“I!” the Etheling ejaculated. Suddenly it occurred to him to suspect that his new-sworn vow of obedience was about to be put genuinely to the test, and he drew himself up stiffly, facing the King. But Canute was tracing idle patterns on the carving of his chair-arm.

“Listen, Lord of Ivarsdale,” he said quietly. “It is unadvisable for me to stir up further rebellion among the Danes by accusing them of things which it is not certain they have done, and even though I seized upon these women it would not help; while I cannot let the matter continue, since one thing after another, worse and worse, would be caused by it. The only man who can end it, while keeping quiet, is the one who has the friendship of the only woman among them to whose honor I would risk my life. I mean Randalin, Frode’s daughter.”

Whether or not he heard Sebert’s exclamation, he spoke on as though it had not been uttered. “One thing is, that she knows nothing of a plot; for did she so, she would have warned me had it compelled her to swim the Thames to reach me. But she must be able to tell many tidings that we wish to know, with regard to the use they make of their jewels, and the Danes who visit them, and such matters, which might be got from her without letting her suspect that she is telling news. Now you are the one person who might do this without making any fuss, and it is my will therefore that you go to her as soon as you can. Your excuse shall be that the Abbot has in his keeping some law-parchments which I have the wish to see, but while you are there, I want you to renew your friendship with her and find out these things for me. By obeying me in this, you will give the State help where it is most needed and hard to get.” When that was out, he raised his head and met the Etheling’s eyes squarely, and it was plain to each of them that the moment had come which must, once and forever, decide their future relations.

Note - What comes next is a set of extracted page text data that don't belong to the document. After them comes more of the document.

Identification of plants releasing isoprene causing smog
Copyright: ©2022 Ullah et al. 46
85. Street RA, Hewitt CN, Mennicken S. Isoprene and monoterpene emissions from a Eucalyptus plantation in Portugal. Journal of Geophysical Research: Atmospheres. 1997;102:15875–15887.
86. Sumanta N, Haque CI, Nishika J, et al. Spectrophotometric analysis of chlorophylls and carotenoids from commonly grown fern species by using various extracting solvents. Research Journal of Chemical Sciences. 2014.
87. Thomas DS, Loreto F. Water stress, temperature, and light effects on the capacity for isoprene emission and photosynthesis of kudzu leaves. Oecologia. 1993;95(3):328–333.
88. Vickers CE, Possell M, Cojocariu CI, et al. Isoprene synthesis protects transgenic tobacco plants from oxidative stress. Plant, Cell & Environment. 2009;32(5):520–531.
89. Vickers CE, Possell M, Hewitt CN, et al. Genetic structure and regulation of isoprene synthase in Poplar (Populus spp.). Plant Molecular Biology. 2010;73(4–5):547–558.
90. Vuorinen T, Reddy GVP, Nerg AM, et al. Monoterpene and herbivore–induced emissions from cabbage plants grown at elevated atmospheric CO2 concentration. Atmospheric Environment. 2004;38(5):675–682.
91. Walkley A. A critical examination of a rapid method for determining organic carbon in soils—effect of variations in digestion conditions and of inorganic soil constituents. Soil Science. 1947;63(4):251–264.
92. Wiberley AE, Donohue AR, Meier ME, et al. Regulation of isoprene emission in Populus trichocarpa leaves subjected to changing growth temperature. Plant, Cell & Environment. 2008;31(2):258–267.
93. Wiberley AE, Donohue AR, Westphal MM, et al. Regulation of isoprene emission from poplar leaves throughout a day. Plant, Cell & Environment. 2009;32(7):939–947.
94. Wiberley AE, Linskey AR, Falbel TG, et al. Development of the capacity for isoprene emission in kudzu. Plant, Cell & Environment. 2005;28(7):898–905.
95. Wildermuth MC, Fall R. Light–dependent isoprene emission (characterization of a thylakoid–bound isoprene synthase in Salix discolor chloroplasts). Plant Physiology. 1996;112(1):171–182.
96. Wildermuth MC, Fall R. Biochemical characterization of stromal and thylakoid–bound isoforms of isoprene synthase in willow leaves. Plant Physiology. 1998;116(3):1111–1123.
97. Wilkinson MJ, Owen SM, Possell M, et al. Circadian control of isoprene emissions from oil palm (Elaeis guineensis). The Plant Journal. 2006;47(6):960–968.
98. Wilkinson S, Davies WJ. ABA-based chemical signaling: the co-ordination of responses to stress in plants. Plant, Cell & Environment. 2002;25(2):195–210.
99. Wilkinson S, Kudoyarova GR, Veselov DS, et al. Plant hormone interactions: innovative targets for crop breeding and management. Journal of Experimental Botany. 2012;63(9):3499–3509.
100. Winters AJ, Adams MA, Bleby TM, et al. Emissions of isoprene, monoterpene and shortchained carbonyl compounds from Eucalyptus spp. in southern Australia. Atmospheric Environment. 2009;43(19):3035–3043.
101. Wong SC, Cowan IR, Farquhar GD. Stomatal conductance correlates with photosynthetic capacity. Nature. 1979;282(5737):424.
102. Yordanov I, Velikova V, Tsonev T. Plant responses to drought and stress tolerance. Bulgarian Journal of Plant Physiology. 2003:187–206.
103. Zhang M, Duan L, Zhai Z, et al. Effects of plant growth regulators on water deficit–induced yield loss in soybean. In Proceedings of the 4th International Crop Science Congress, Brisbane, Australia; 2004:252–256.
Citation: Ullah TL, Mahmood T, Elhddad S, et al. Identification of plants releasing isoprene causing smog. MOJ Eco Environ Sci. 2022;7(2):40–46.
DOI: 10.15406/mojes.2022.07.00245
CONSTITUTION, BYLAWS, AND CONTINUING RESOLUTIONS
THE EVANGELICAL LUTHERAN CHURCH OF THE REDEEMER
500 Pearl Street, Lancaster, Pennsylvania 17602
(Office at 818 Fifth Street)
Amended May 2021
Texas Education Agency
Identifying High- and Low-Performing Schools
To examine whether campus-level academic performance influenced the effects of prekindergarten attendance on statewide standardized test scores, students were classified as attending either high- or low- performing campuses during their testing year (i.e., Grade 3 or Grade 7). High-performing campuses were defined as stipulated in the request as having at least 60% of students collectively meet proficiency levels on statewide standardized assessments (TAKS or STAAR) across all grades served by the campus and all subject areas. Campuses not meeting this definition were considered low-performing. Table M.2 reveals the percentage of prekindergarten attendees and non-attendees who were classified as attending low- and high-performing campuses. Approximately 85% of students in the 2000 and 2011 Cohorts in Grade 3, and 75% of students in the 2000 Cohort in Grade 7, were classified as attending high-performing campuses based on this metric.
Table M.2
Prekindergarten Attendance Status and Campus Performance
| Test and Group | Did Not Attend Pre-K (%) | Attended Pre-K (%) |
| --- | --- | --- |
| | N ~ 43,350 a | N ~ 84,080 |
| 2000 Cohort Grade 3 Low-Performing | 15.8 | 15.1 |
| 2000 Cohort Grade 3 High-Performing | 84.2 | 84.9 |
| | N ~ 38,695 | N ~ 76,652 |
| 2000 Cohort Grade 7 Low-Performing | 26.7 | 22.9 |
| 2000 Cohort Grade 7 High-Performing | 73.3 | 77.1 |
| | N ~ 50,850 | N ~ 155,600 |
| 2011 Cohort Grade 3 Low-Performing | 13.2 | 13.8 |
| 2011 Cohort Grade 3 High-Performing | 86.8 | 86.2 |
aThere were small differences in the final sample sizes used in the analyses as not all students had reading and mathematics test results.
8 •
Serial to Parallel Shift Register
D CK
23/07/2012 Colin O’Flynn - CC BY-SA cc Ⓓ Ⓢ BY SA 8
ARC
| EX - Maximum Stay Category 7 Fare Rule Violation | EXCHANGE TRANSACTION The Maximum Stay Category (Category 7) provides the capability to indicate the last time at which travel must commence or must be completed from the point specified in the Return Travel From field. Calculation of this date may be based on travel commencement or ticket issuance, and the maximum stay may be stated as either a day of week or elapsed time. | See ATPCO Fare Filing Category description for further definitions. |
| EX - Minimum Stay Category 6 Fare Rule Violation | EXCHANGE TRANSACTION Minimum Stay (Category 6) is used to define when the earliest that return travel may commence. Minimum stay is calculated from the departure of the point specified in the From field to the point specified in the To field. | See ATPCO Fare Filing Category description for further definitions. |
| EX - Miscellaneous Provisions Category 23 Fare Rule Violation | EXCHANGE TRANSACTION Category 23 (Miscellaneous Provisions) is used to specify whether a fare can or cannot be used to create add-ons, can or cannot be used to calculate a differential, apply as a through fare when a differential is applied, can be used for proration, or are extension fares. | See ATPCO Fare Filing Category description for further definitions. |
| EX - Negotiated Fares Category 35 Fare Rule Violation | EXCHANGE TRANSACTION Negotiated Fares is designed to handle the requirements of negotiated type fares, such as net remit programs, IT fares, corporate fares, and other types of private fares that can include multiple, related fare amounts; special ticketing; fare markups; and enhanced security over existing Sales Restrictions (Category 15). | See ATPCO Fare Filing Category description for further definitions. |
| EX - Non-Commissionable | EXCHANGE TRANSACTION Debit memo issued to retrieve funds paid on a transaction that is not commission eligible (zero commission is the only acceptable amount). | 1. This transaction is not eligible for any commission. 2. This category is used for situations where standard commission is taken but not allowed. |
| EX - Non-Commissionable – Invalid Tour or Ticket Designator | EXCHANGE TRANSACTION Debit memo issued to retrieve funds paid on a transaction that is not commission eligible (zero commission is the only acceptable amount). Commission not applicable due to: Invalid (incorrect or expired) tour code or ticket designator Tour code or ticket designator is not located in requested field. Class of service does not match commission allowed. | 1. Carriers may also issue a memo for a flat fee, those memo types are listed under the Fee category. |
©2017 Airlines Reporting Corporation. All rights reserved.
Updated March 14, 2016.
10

It was a long time that the Lord of Ivarsdale stood there, the pride of his rank, and the prejudice of his blood, struggling with his new convictions, his new loyalty. But at last he took his eyes from the King’s to bow before him in noble submission.

“This is not the way of fighting that I am used to, King Canute,” he said, “and I will not deny that I had rather you had set me any other task; but neither can I deny that, since you find you have need of my wits rather than of my sword, it is with my wits that it behooves me to serve you. Tell me clearly what is your command, and neither haughtiness nor self-will shall hinder me from fulfilling it.”

CHAPTER XXVIII. When Love Meets Love

Rejoiced at evil
Be thou never,
But let good give thee pleasure.
Hávamál.

Before the time of the Confessor, the West Minster was little more than the Monastery chapel, in which the presence of the parish folk, if not forbidden, was still in no way encouraged. To-day, when the Lord of Ivarsdale came unnoticed into the dim light while the last strains of the vesper service were rising, there were no more than a score of worshippers scattered through the north aisle,—a handful of women, wives of the Abbot’s military tenants, a trader bound for the land beyond the ford, a couple of yeomen and a hollow-eyed pilgrim, drifting with the current of his unsteady mind. After a searching glance around him, the Etheling took up his station in the shelter of a pillar.

“Little danger—or hope—is there than I can miss her,” he told himself, “if she is indeed here, as the page said. Yet of all the unlikely places to seek her!” he smiled faintly as the figure in elfin green flitted through his mind. As well look for a wood-nymph at confession—unless indeed, Elfgiva had taken her there against her will—But that was scarcely likely, he remembered immediately afterwards, since an English-woman who had entered into a civil marriage with a Dane would be little apt to frequent an English church. “Doubtless she makes of it a meeting place with her newest lover,” he concluded. And the anger the thought gave him, and a sense of the helplessness of his own position, was so great that he could not remain quiet under it but was tortured into moving restlessly to and fro in the shadow.

Tender as the gloaming of a summer day was the shade in the great nave, with the ever-burning candles to remind one of the eternal stars. Now their quivering light called into life, for one brief moment, the golden dove that hung above the altar; now it touched with dazzling brightness the precious service on the holy table itself; again it was veiled by drifting incense as by heaven’s clouds. From the throats of the hidden choir, the last note swelled rich and full, to roll out over the pillared aisles in a wave of vibrant sound and pass away in a sigh of ineffable sweetness under the rafters.